### EXERCISE INSTRUCTIONS
Set every record down again, exactly and completely.
======== RECORDS ========
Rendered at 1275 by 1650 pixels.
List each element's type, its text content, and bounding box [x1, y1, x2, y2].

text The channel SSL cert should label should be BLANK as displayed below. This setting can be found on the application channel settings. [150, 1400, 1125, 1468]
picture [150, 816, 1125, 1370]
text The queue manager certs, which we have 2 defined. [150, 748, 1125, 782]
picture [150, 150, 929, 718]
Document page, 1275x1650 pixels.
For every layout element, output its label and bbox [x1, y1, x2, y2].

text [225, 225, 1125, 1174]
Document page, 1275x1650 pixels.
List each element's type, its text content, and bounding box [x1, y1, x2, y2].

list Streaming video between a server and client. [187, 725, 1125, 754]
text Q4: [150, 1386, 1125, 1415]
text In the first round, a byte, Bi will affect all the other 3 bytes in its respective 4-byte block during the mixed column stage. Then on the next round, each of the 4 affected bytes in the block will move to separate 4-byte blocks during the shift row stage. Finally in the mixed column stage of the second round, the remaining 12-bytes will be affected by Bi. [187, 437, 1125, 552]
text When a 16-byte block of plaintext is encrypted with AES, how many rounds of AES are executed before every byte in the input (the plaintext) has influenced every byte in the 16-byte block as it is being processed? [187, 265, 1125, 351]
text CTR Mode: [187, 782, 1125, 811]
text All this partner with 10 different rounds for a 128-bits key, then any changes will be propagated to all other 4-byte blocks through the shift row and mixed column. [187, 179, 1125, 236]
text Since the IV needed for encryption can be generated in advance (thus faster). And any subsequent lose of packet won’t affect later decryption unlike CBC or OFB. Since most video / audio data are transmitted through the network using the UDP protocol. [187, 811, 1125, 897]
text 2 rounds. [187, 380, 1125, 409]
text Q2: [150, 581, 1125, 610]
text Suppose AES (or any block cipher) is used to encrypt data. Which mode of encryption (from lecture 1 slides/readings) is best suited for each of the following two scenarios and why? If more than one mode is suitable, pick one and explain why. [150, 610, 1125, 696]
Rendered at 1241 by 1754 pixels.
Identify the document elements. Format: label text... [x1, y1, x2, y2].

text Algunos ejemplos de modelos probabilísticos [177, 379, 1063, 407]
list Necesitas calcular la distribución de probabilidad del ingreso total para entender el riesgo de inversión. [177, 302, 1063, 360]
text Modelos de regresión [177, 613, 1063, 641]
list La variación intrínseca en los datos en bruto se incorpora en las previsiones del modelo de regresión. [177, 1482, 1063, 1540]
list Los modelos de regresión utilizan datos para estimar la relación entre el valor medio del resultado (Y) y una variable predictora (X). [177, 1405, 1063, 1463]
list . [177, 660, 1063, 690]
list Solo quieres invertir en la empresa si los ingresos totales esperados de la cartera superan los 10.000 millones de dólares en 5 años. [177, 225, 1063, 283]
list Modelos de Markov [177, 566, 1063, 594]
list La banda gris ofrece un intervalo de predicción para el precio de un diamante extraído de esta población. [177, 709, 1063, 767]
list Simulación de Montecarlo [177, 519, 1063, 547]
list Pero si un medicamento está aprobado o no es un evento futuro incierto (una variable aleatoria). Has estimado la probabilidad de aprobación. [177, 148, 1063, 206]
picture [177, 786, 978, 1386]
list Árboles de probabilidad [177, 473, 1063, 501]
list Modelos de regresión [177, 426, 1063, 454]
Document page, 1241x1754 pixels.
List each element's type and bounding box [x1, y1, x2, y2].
========
### COMPLETED EXERCISE
Rendered at 1275 by 1650 pixels.
List each element's type, its text content, and bounding box [x1, y1, x2, y2].

text The channel SSL cert should label should be BLANK as displayed below. This setting can be found on the application channel settings. [150, 1400, 1125, 1468]
picture [150, 816, 1125, 1370]
text The queue manager certs, which we have 2 defined. [150, 748, 1125, 782]
picture [150, 150, 929, 718]
Document page, 1275x1650 pixels.
For every layout element, output its label and bbox [x1, y1, x2, y2].

text [225, 225, 1125, 1174]
Document page, 1275x1650 pixels.
List each element's type, its text content, and bounding box [x1, y1, x2, y2].

list Streaming video between a server and client. [187, 725, 1125, 754]
text Q4: [150, 1386, 1125, 1415]
text In the first round, a byte, Bi will affect all the other 3 bytes in its respective 4-byte block during the mixed column stage. Then on the next round, each of the 4 affected bytes in the block will move to separate 4-byte blocks during the shift row stage. Finally in the mixed column stage of the second round, the remaining 12-bytes will be affected by Bi. [187, 437, 1125, 552]
text When a 16-byte block of plaintext is encrypted with AES, how many rounds of AES are executed before every byte in the input (the plaintext) has influenced every byte in the 16-byte block as it is being processed? [187, 265, 1125, 351]
text CTR Mode: [187, 782, 1125, 811]
text All this partner with 10 different rounds for a 128-bits key, then any changes will be propagated to all other 4-byte blocks through the shift row and mixed column. [187, 179, 1125, 236]
text Since the IV needed for encryption can be generated in advance (thus faster). And any subsequent lose of packet won’t affect later decryption unlike CBC or OFB. Since most video / audio data are transmitted through the network using the UDP protocol. [187, 811, 1125, 897]
text 2 rounds. [187, 380, 1125, 409]
text Q2: [150, 581, 1125, 610]
text Suppose AES (or any block cipher) is used to encrypt data. Which mode of encryption (from lecture 1 slides/readings) is best suited for each of the following two scenarios and why? If more than one mode is suitable, pick one and explain why. [150, 610, 1125, 696]
Rendered at 1241 by 1754 pixels.
Identify the document elements. Format: label text... [x1, y1, x2, y2].

text Algunos ejemplos de modelos probabilísticos [177, 379, 1063, 407]
list Necesitas calcular la distribución de probabilidad del ingreso total para entender el riesgo de inversión. [177, 302, 1063, 360]
text Modelos de regresión [177, 613, 1063, 641]
list La variación intrínseca en los datos en bruto se incorpora en las previsiones del modelo de regresión. [177, 1482, 1063, 1540]
list Los modelos de regresión utilizan datos para estimar la relación entre el valor medio del resultado (Y) y una variable predictora (X). [177, 1405, 1063, 1463]
list . [177, 660, 1063, 690]
list Solo quieres invertir en la empresa si los ingresos totales esperados de la cartera superan los 10.000 millones de dólares en 5 años. [177, 225, 1063, 283]
list Modelos de Markov [177, 566, 1063, 594]
list La banda gris ofrece un intervalo de predicción para el precio de un diamante extraído de esta población. [177, 709, 1063, 767]
list Simulación de Montecarlo [177, 519, 1063, 547]
list Pero si un medicamento está aprobado o no es un evento futuro incierto (una variable aleatoria). Has estimado la probabilidad de aprobación. [177, 148, 1063, 206]
picture [177, 786, 978, 1386]
list Árboles de probabilidad [177, 473, 1063, 501]
list Modelos de regresión [177, 426, 1063, 454]
Document page, 1241x1754 pixels.
List each element's type and bounding box [x1, y1, x2, y2].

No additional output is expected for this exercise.